(Records from a data collection)
═══

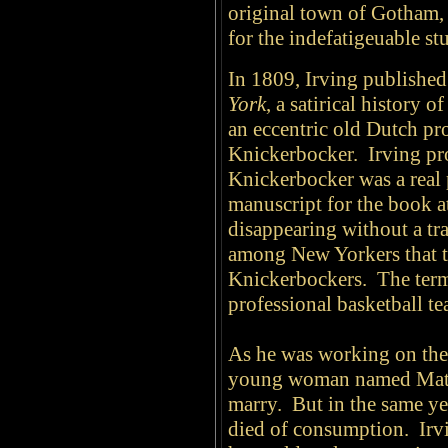
original town of Gotham, 
for the indefatigeuable stu
In 1809, Irving published
York
, a satirical history o
an eccentric old Dutch p
Knickerbocker. Irving pr
Knickerbocker was a real p
manuscript for the book at
disappearing without a t
among New Yorkers that t
Knickerbockers. The term 
professional basketball te
As he was working on the 
young woman named Mati
marry. But in the same ye
died of consumption. Irv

═══

## What is required
Write out only those lines of the entries that lie between the line containing "for the indefatigeuable stu" and the last line, inclusive, reproducing them exactly.

## Exercise response
for the indefatigeuable stu
In 1809, Irving published
York
, a satirical history o
an eccentric old Dutch p
Knickerbocker. Irving pr
Knickerbocker was a real p
manuscript for the book at
disappearing without a t
among New Yorkers that t
Knickerbockers. The term 
professional basketball te
As he was working on the 
young woman named Mati
marry. But in the same ye
died of consumption. Irv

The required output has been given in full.